Question

Solve the given equation for x:
${{3}^{x}}={{5}^{x-2}}$

Answer 1

- Hint: In the given equation, take log to the base 10 on both sides then we get $x\log 3=\left( x-2 \right)\log 5$ then solve this equation in x. The final expression of x in terms of logarithm we have $x=\dfrac{2}{1-{{\log }_{5}}3}$.

Complete step-by-step solution -

The equation given in the question is:
${{3}^{x}}={{5}^{x-2}}$
Taking log to the base 10 on both the sides we get,
$\log {{3}^{x}}=\log {{5}^{x-2}}$
There is a property of logarithm that the power in the log will come before the log.
$x\log 3=\left( x-2 \right)\log 5$
Rearranging the above equation by taking x on the one side of equal sign we get,
$2\log 5=x\left( \log 5-\log 3 \right)$
There is a property of logarithm that $\log a-\log b=\log \dfrac{a}{b}$ so using this relation in the above equation we get,
$2\log 5=x\log \dfrac{5}{3}$
We can also use the property of logarithm as $a\log b=\log {{b}^{a}}$ in the above equation.
$\log {{5}^{2}}=x\log \dfrac{5}{3}$
Rearranging x on the one side of the equation and log expressions on the other side we get,
$\dfrac{\log {{5}^{2}}}{\log \dfrac{5}{3}}=x$
Solving above logarithmic expression we get,
$\begin{align}
  & \dfrac{2}{\dfrac{\log 5-\log 3}{\log 5}} \\
 & =\dfrac{2}{1-\dfrac{\log 3}{\log 5}}=\dfrac{2}{1-{{\log }_{5}}3} \\
\end{align}$
From the above calculations, we have solved the value of x in the given equation is:
$x=\dfrac{2}{1-{{\log }_{5}}3}$
Hence, the value of$x$in the given equation is $\dfrac{2}{1-{{\log }_{5}}3}$.

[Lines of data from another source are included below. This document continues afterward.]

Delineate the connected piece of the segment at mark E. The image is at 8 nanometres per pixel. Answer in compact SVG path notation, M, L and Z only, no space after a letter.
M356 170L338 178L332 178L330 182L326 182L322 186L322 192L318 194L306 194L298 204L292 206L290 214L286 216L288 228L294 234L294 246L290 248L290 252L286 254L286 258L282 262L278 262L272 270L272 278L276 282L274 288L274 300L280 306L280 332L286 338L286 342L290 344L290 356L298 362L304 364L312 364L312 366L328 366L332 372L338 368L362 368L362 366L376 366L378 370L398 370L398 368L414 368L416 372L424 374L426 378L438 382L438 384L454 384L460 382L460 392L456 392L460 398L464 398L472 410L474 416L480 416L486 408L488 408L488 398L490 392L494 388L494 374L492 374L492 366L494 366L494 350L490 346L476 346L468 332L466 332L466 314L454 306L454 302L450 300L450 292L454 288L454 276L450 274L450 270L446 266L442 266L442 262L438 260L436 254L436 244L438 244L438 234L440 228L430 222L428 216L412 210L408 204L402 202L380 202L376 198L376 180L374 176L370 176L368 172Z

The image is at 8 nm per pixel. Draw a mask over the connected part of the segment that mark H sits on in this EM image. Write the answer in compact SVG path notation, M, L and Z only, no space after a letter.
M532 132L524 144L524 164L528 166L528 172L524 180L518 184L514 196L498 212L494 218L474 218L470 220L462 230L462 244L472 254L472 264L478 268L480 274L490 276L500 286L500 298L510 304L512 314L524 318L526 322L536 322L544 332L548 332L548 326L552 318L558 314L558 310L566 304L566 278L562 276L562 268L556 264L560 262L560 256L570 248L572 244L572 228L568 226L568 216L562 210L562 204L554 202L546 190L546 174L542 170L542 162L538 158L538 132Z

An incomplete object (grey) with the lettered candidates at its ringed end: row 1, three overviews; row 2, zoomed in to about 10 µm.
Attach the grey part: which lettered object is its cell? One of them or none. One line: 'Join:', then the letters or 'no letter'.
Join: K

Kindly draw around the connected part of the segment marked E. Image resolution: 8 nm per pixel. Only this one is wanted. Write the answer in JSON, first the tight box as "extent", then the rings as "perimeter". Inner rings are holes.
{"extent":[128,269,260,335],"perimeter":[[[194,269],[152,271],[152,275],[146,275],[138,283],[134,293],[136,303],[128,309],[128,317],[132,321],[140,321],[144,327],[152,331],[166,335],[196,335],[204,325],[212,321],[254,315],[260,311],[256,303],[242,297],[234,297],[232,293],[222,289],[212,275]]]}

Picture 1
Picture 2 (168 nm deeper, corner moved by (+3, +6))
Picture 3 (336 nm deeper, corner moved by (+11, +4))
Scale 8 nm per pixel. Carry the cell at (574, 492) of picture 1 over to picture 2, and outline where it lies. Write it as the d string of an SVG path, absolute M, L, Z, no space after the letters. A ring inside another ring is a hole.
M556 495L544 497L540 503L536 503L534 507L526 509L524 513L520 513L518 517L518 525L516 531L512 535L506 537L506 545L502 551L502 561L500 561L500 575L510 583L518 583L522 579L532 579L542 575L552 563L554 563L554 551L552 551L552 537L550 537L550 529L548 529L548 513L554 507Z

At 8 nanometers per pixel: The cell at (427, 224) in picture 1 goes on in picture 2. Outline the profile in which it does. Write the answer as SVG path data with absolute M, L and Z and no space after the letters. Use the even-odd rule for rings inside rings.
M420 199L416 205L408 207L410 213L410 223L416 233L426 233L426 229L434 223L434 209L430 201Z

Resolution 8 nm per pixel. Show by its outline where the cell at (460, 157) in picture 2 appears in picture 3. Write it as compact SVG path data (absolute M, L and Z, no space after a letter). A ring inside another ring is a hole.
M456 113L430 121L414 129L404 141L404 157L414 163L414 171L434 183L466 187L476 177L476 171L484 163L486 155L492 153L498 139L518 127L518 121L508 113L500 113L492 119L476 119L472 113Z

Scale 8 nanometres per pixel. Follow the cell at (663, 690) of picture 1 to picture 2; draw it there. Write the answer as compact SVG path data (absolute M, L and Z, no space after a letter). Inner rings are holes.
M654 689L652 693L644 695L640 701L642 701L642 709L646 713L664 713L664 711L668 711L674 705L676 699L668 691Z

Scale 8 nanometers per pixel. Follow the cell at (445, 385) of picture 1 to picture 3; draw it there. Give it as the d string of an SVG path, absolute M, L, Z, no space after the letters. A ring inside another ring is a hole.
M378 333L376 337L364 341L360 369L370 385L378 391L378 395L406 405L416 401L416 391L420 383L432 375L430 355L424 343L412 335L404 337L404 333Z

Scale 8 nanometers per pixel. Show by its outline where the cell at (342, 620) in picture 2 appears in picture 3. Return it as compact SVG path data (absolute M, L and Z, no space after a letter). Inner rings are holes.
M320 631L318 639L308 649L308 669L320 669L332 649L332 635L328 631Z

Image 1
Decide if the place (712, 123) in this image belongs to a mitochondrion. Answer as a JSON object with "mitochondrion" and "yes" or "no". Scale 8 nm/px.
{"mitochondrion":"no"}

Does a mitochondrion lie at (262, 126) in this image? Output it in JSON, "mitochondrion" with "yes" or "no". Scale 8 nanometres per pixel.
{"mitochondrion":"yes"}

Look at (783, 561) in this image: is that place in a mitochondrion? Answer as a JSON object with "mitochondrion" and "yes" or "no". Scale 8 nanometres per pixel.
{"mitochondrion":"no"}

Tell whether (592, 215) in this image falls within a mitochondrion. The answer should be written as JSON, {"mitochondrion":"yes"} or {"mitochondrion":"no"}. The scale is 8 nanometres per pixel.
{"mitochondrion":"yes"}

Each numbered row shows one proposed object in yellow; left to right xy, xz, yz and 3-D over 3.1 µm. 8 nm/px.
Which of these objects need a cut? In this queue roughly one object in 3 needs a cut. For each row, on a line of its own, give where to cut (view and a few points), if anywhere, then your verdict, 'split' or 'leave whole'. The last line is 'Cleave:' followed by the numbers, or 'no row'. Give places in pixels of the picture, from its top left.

Note: You might think of getting the value of x by hit and trial method in the given equation.
${{3}^{x}}={{5}^{x-2}}$
For e.g. if we substitute $x=0$ in the above equation then we get,
$\begin{align}
  & 1={{5}^{-2}} \\
 & \Rightarrow 1=\dfrac{1}{25} \\
\end{align}$
As you can see from the above that L.H.S ≠ R.H.S so $x=0$ is not the solution.
Now, if we substitute $x=1$ in the given equation we get,
$\begin{align}
  & {{3}^{1}}={{5}^{1-2}} \\
 & \Rightarrow 3={{5}^{-1}} \\
\end{align}$
As you can see from the above that L.H.S ≠ R.H.S so $x=0$ is also not the solution.
Hence, the hit and trial method fails.
So, we should take log base 10 on both the sides in the given equation and then proceed.